Measuring Unreading

In a new piece out in the Goethe Yearbook, I and my co-author, student James Manalad, use text re-use algorithms to better understand citational practices within scholarly publications. In particular we look at how Goethe’s collected works are directly quoted in 68 volumes of the Goethe Jahrbuch over the course of the twentieth century.

How scholars cite major authors or works can give us insights into the methodological and ideological frameworks of these interpretive communities. In particular, we’re interested not just in what is cited, but also what the absence of citation can tell us about modes of scholarly attention. As we write in the piece:

Our aim in drawing attention to the unread spaces of Goethe’s corpus is to initiate a conversation about the meaning of concentration and repetition in the practice of critical reading. 

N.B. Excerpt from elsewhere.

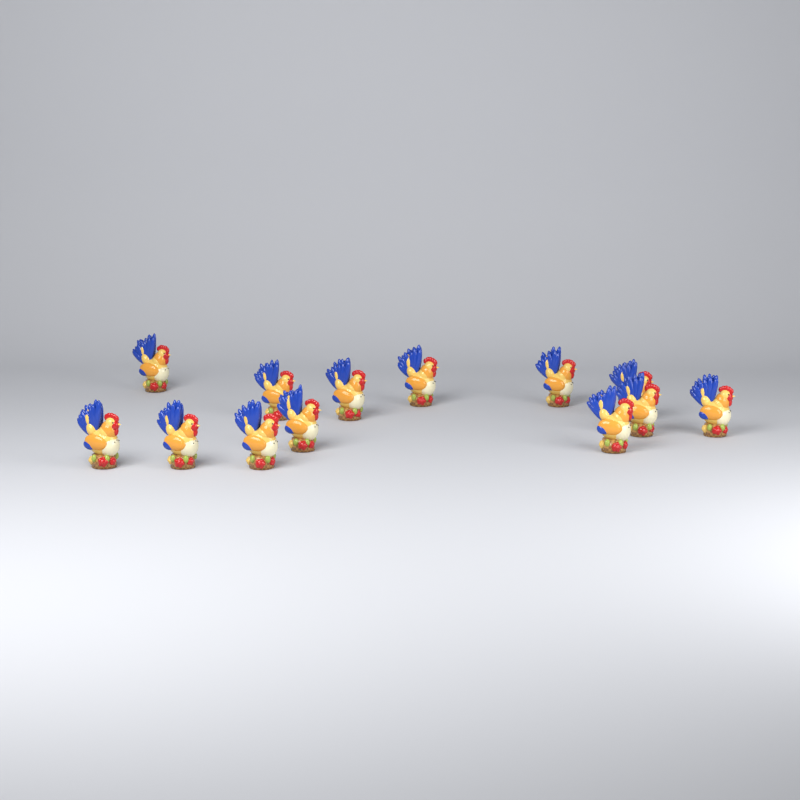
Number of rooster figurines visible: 13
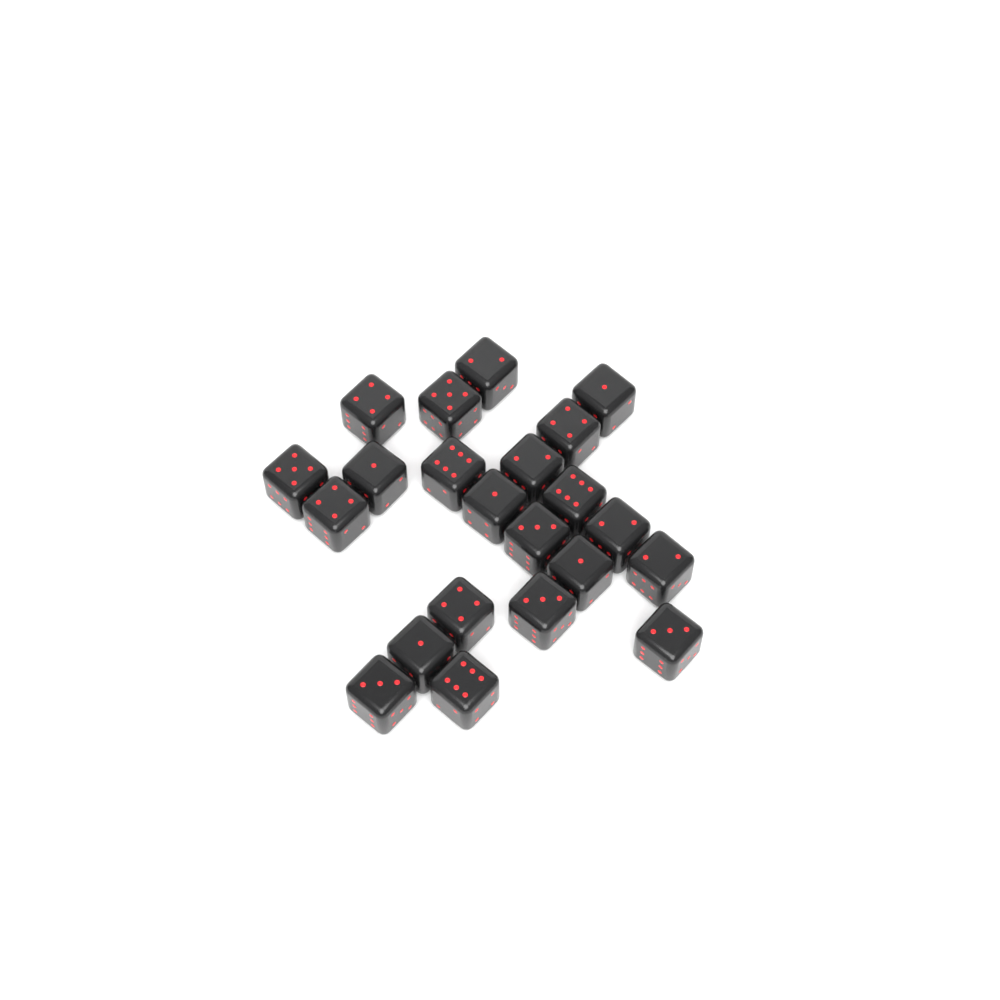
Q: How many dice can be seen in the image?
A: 22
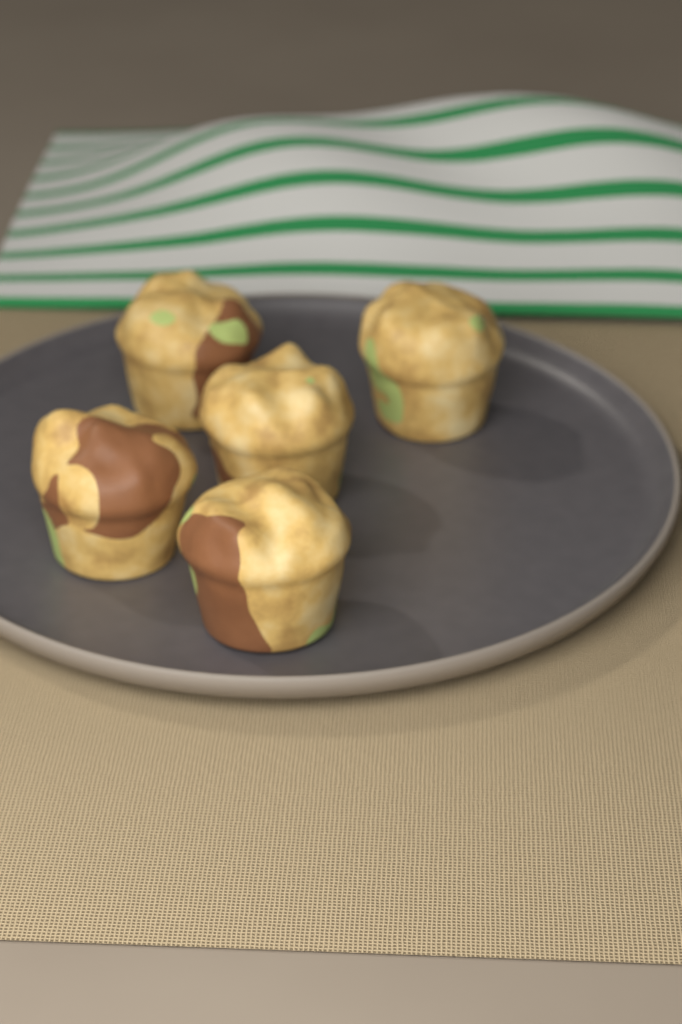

In tracing the ways Goethe’s works are quoted, we can begin to observe the semantic and thematic underpinnings of cultural capital, of what “version” of Goethe scholars reproduce. For example, our models suggest that there is a strong gendered aspect to the history of Goethe quotation within the Jahrbuch, with a reliance on valuing Goethe’s language of universality and patriarchy over and above more domestic concerns that also find expression in his poetry. The unread spaces of his corpus — unread in the sense of unreproduced (a distinction we discuss in the piece) — provide a form of commentary in relief of such disciplinary investments.

Text re-use algorithms offer researchers in computational literary studies a valuable tool to understand disciplinary practices. In our piece we use a tool developed by Jonathan Reeve (who also has an informative talk on this as well), which allows you to map the passages of a source corpus (in our case Goethe’s works) to a target corpus (in this case the Goethe Jahrbuch).

The interesting aspect about these algorithms is the way they handle ambiguity. Here is an example of a “match” in our piece:

Notice how optical character recognition (OCR) errors like “binn” and “fo” are still able to be matched due to the fuzzy matching technique, just as the differing punctuation—the question marks in the original versus the excla- mation points in the Goethe Jahrbuch—are similarly resolved. But it is also important to point out that this tool does not capture the entirety of the quoted line. The quotation extends further backward and forward in ways that our algorithm does not capture. In other words, we cannot use it to measure the exact number of quoted words. However, it does an excellent job of identifying when a sequence of words from Goethe’s corpus is being quoted and attributing that quotation to one or more source texts.

One of my main goals with this piece is to offer a case study of how we can use text-reuse algorithms to better understand disciplinary behaviour. I think there is a ton of potential there that I hope researchers will take up. The piece is part of a broader special section on “the great unread” and digital methods and I encourage you to read all of the contributions.